Texte fourni:
--------------------

Pour quelle raison mettriez-vous une église sur votre tête ? Ou comment crocheter ou tricoter des jardins luxuriants qui mettent l'esprit en contact avec un mystère invisible ? Dans cet entretien avec Séverine Gallardo, une soirée d'hiver se transforme en voyage douillet et coloré, car avec la peau d'une truite on peut également se protéger spirituellement.

Dites-nous d'où vient ce désir de concevoir ces œuvres que vous allez présenter dans l’exposition Archi-textile ?

--------------------

Exercices à réaliser:
a – Dans le texte fourni, avec qui l'entretien est-il mené ?
b – Comptez, s'il vous plaît, les lignes de la liste qui contiennent le mot « elevation » et donnez uniquement ce nombre.
Le texte et la liste proviennent de sources différentes.

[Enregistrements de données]
--------------------

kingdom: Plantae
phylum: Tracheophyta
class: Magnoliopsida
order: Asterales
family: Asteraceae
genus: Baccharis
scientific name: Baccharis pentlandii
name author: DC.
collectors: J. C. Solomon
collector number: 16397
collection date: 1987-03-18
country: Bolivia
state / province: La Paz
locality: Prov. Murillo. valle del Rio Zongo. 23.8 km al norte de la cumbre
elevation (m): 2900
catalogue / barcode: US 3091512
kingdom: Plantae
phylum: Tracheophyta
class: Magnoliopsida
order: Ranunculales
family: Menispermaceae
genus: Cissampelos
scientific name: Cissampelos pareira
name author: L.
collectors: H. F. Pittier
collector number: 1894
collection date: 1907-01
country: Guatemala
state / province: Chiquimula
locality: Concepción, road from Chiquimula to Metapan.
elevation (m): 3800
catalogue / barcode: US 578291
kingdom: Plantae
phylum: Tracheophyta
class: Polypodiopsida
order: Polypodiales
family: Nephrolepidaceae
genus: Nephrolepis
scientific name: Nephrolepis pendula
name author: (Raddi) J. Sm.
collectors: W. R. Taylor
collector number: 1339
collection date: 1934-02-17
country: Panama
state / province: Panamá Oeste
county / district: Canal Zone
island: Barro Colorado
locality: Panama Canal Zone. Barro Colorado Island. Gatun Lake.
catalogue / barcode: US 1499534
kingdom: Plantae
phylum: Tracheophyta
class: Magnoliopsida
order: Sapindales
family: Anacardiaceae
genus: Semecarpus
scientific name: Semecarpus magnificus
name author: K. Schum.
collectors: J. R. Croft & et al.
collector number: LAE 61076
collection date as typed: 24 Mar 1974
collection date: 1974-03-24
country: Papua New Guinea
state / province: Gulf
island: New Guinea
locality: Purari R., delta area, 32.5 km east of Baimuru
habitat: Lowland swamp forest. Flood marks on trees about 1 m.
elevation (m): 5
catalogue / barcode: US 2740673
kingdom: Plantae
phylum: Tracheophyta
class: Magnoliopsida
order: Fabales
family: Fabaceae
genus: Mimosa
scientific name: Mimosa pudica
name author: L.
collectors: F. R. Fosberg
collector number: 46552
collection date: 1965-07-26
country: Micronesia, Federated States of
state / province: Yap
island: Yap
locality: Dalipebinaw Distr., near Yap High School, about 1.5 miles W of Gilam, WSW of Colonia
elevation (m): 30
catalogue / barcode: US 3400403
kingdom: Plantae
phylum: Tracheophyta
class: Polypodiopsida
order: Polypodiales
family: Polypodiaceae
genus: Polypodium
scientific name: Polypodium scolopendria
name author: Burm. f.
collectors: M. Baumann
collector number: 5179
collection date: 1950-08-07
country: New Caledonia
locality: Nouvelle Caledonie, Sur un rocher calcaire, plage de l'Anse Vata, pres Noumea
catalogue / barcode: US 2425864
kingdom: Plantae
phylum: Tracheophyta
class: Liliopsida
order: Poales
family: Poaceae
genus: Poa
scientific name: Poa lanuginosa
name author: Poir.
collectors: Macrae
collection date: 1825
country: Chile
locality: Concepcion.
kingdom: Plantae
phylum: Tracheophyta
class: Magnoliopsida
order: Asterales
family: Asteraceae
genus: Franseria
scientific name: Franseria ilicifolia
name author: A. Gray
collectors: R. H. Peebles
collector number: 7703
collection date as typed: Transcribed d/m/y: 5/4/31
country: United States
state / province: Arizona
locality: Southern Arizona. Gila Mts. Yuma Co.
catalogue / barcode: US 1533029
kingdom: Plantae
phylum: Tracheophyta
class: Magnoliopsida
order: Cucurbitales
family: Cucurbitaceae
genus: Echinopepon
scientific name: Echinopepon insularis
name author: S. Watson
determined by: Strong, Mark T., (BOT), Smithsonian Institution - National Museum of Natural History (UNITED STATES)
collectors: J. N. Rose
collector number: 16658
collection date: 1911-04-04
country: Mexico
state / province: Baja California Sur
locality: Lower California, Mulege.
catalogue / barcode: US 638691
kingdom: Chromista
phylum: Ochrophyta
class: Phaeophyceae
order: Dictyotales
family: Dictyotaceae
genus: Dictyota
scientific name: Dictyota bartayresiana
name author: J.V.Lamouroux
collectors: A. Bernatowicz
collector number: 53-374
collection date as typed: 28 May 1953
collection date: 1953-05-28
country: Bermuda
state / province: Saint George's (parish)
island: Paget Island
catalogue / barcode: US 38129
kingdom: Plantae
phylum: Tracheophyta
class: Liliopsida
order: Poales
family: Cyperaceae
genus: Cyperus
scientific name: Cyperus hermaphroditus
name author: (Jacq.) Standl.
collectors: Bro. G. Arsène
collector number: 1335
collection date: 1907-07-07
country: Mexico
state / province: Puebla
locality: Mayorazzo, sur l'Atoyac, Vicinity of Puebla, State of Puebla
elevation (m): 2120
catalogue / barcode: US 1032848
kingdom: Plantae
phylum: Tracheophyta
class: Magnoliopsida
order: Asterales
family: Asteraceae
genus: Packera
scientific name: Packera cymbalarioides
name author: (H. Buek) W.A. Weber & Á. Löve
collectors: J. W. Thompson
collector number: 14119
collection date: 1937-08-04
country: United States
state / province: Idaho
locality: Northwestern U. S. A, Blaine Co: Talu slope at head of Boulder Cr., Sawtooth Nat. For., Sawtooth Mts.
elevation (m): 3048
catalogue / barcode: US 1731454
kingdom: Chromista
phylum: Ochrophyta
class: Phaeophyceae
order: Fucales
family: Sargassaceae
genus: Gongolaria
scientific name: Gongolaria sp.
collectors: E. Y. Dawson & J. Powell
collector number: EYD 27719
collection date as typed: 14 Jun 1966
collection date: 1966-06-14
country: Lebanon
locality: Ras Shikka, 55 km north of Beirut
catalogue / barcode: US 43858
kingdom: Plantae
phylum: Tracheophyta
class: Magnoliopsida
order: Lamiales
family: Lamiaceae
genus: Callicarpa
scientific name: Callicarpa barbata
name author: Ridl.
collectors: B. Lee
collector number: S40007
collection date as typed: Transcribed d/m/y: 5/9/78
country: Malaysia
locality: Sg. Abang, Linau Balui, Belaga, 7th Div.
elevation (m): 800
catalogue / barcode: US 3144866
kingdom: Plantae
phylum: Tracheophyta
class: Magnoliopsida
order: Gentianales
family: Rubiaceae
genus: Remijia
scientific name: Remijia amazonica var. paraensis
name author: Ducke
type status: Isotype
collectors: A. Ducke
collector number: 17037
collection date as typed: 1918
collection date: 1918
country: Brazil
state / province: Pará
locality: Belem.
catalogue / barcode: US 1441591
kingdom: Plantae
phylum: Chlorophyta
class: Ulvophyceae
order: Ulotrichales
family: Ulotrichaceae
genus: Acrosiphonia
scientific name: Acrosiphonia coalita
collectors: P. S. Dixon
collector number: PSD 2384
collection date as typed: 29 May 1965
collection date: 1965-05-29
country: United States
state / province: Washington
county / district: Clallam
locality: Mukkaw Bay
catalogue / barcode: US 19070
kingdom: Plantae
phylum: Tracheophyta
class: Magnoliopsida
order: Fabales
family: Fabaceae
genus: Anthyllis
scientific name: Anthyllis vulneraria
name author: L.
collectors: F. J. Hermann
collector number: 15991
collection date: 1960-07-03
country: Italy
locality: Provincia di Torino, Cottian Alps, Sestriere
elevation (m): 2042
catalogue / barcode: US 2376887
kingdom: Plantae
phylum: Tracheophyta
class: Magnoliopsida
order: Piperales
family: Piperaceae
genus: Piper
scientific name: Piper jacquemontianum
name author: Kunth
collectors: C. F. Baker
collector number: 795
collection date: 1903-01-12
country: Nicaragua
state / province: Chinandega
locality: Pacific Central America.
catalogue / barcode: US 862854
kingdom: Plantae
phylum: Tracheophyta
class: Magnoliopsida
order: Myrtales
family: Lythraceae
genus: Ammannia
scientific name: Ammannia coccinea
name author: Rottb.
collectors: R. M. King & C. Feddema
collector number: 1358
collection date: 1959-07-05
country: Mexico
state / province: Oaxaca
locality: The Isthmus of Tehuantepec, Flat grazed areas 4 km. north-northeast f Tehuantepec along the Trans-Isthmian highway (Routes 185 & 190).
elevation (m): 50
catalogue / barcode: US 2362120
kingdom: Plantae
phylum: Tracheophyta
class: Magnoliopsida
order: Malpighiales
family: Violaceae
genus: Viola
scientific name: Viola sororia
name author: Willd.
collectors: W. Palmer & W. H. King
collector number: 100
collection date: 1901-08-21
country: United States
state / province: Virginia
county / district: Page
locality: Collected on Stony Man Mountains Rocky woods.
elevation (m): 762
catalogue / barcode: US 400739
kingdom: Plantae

--------------------

Résultats:
a – Avec Séverine Gallardo.

b – 10